I Love Someone with Asperger’s Syndrome

Medically reviewed by Timothy J. Legg, PhD, CRNP on April 20, 2017Written by Alisha Bridges on April 20, 2017
love someone with asperger's

When I first met my friend Parker, he seemed a bit different than most people, but I couldn’t put my finger on why. At times, I noticed he was exceedingly passionate about certain topics, a bit self-absorbed (his words), and super literal. Oh, and let’s not forget his love and obsession for shoes.

During one of our many adventures and nights on the town, Parker told me that he had a syndrome called Asperger’s. At that point, I’d only heard of the condition, and I didn’t know much about it. He explained how Asperger’s affected his social life and the methods he has to use to “adjust” to society’s standards.

After our sushi dinner, while he was taking me home, he talked passionately about some topic I no longer remember. After about five minutes, I interjected, “You talk a lot.” I said it in a joking tone and giggled. But I saw the expression on his face change. He became quiet and kind of withdrew. So I apologized for my outburst, but I could tell that I’d hurt his feelings.

When I got home, I thought about what happened. Not only about what I’d said, but also what reasons might make him so passionate and verbose at times. That’s when I decided to look up the characteristics of Asperger’s. I was curious to see if some of his actions aligned with people who have the condition. The goal of my research was to help me be a better friend to him, and I knew the only way I could do that was by understanding more about Asperger’s. So I started my research that very night. Later, I also learned more about the condition from Parker.

It affects more men than woman

“It’s a mild form of autism, which mostly affects men,” Parker told me. He’s right. The advocacy and support group Autism Speaks says boys are nearly five times more likely than girls to have any condition that falls under the autism umbrella.
════
- _ACTIVITIES_
**A)** In the Asperger's article, how much more likely are boys than girls to have a condition under the autism umbrella?
**B)** Write the next part of the Asperger's article, picking up after its last sentence.

Stored entries:
════
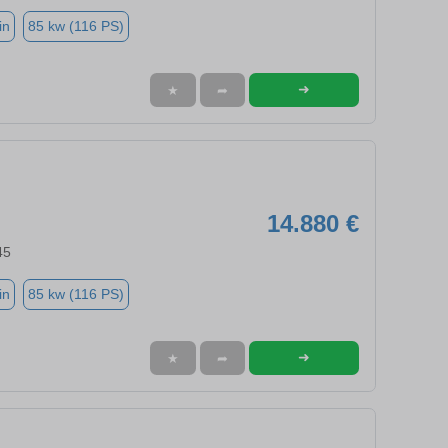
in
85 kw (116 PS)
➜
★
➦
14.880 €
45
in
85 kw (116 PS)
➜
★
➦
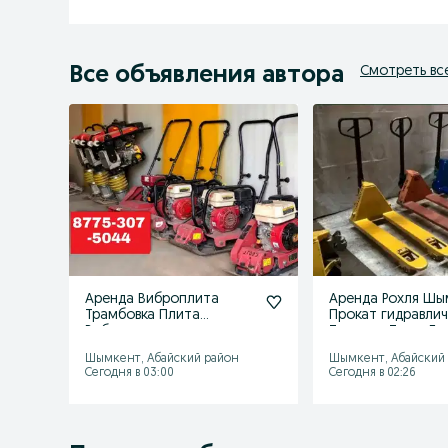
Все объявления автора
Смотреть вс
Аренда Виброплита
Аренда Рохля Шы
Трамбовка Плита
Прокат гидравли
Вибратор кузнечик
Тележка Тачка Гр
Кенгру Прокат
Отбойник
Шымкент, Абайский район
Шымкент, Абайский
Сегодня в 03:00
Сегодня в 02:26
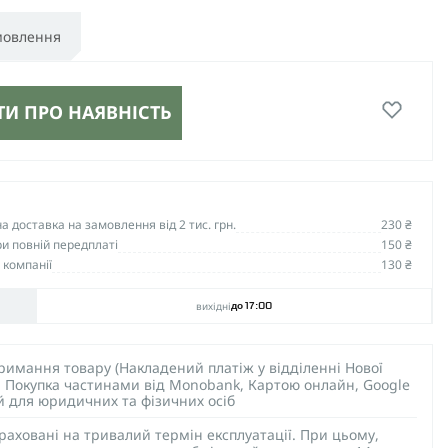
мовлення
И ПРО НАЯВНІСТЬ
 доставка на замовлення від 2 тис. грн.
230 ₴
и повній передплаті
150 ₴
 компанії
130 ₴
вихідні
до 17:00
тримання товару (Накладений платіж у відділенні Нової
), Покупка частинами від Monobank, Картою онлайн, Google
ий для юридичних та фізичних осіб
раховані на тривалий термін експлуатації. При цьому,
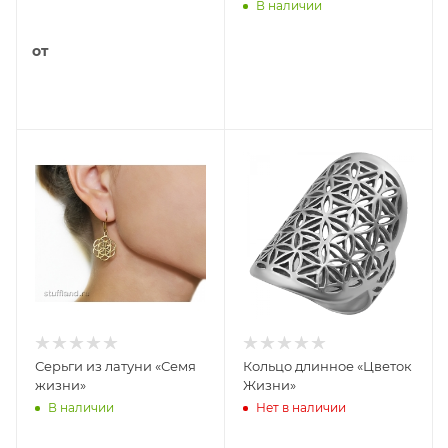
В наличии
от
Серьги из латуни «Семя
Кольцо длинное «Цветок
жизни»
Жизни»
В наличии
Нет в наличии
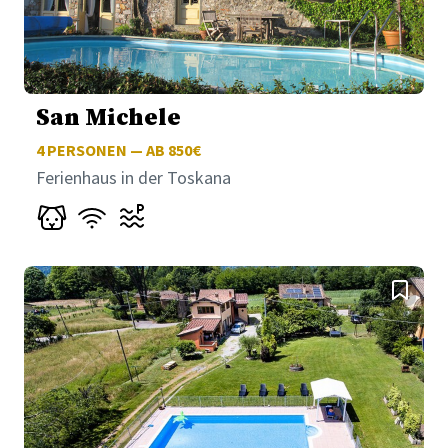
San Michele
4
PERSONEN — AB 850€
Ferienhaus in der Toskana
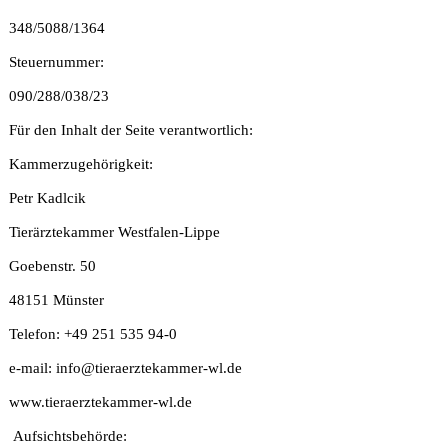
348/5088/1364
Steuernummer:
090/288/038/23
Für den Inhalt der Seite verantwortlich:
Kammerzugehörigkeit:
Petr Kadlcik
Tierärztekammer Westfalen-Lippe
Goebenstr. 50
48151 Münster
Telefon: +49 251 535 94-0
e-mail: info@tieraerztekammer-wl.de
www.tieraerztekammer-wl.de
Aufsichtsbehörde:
════
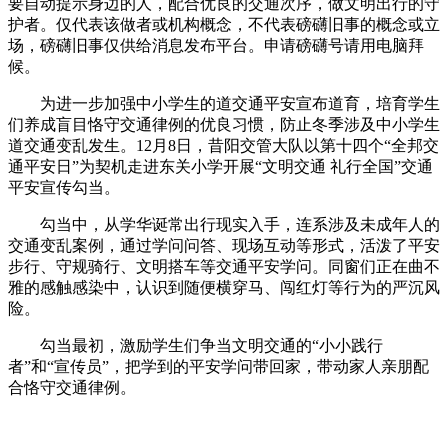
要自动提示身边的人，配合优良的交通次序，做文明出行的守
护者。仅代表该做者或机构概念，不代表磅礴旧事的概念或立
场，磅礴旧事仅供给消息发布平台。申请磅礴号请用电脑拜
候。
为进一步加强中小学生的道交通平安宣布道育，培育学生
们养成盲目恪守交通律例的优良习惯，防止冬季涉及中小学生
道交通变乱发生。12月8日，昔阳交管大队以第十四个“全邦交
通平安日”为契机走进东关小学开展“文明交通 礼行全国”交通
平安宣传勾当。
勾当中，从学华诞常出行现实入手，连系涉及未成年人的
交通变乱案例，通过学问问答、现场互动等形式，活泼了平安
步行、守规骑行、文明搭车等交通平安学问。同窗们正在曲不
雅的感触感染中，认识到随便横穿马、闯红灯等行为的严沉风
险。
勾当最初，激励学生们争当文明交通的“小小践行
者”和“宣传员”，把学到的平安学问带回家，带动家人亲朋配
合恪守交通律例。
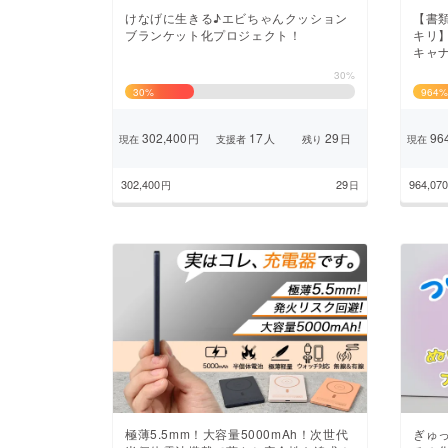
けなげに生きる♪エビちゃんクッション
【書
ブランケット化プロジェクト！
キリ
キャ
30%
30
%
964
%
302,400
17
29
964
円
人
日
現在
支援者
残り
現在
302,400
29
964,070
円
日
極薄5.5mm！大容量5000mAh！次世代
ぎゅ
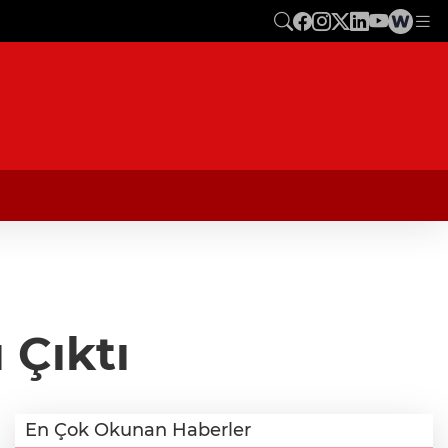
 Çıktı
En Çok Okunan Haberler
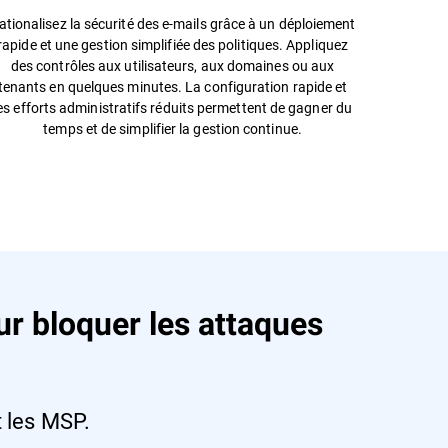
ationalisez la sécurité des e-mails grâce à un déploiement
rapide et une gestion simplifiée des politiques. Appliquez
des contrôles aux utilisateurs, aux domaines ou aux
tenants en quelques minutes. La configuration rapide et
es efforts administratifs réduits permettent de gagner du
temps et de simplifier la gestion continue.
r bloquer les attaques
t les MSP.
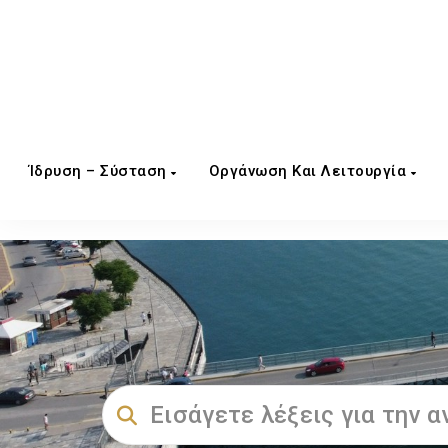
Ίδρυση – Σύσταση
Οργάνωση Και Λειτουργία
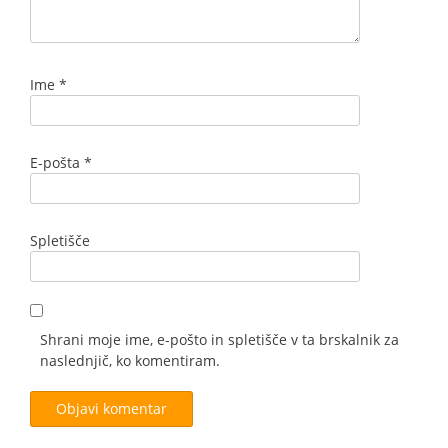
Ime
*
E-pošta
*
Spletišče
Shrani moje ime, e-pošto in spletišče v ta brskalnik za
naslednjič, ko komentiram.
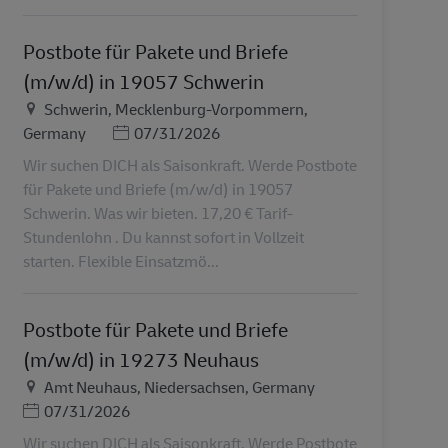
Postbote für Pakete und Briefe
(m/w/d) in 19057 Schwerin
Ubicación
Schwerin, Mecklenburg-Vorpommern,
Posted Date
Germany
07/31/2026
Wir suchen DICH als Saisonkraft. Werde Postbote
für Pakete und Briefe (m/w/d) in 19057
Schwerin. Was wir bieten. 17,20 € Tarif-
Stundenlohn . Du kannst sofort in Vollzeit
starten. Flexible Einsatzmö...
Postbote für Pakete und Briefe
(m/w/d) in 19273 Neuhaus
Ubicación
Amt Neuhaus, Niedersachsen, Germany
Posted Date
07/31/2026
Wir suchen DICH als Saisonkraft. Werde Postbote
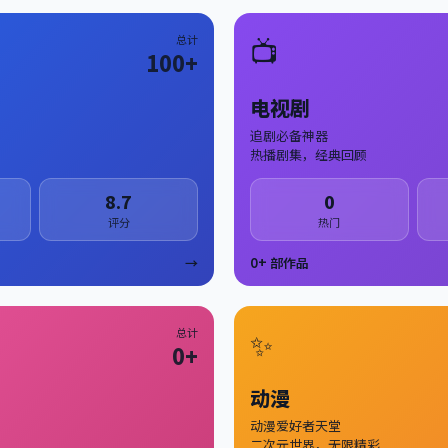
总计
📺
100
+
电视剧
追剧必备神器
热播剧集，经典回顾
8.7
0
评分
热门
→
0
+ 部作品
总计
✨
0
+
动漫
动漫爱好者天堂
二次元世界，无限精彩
════
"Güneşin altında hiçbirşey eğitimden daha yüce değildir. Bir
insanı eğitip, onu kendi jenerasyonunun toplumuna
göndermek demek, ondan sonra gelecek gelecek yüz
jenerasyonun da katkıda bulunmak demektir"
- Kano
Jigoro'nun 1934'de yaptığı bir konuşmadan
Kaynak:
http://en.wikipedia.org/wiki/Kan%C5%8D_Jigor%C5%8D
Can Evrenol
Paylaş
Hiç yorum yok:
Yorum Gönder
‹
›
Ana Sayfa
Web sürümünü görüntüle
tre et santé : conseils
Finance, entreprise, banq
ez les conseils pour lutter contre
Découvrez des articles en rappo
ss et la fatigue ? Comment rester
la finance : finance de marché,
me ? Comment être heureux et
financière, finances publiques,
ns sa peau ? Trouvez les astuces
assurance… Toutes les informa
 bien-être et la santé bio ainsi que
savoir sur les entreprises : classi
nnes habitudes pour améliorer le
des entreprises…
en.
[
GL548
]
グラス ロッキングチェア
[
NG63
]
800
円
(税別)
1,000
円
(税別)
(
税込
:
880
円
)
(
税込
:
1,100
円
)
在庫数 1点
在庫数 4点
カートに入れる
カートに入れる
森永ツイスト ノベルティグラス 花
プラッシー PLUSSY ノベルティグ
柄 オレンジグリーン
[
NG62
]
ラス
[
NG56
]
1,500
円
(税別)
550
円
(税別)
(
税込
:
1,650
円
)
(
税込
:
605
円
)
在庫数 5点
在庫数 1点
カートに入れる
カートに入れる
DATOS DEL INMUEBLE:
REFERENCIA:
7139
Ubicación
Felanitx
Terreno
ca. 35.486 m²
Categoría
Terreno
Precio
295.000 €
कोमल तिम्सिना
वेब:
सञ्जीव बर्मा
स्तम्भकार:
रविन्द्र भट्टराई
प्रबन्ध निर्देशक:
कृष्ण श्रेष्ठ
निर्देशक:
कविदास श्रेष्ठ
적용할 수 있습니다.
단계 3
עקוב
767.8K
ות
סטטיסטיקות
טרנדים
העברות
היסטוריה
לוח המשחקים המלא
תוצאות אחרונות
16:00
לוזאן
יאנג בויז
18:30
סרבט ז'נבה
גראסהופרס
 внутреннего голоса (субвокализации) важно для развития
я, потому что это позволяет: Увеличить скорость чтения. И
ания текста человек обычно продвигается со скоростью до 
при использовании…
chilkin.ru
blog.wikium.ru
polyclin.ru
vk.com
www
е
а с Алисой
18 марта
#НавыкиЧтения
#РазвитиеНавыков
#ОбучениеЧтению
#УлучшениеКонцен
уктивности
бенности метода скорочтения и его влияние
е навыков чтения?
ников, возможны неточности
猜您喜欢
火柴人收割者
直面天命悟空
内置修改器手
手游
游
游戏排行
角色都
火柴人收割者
════
- _EXPECTED RESPONSES_
**A)** Nearly five times more likely, according to Autism Speaks.

**B)**
There’s no medical “test” for diagnosing Asperger’s

Although there’s no official test to determine if someone has the condition, there is an assessment you can take that shows if your habits align with those habits and traits commonly associated with people who have Asperger’s. Parker, for example, was socially withdrawn when he was younger unless someone was discussing a topic he was interested in. He was also exceptionally good at math and science. These traits can be common in people with Asperger’s.

Lead poisoning might be responsible for some cases of Asperger’s

Some reports have suggested that lead poisoning could be responsible for certain cases of Asperger’s in children, but the studies aren’t clear. As a child, Parker accidently ingested a type of paint commonly used for walls in a house. “I was tested for Asperger’s in my late teens, and I had lead poisoning in my early childhood. So the doctors contributed my social skills to lead poisoning. But they noticed I also demonstrated other abnormalities of people with autism,” he says.

It can be hard to make friends

Limited social interactions can make it hard for someone with Asperger’s to find friends. Parker recalls that some people misinterpreted his lack of social skills. They mistakenly thought he was “slow” even though he excelled at his school work. “If you aren’t communicating really well, some people will consider you mentally off,” Parker says. With the help of his guardians and extensive counseling, Parker’s been able to gain social skills, which he continues to apply in his adult life.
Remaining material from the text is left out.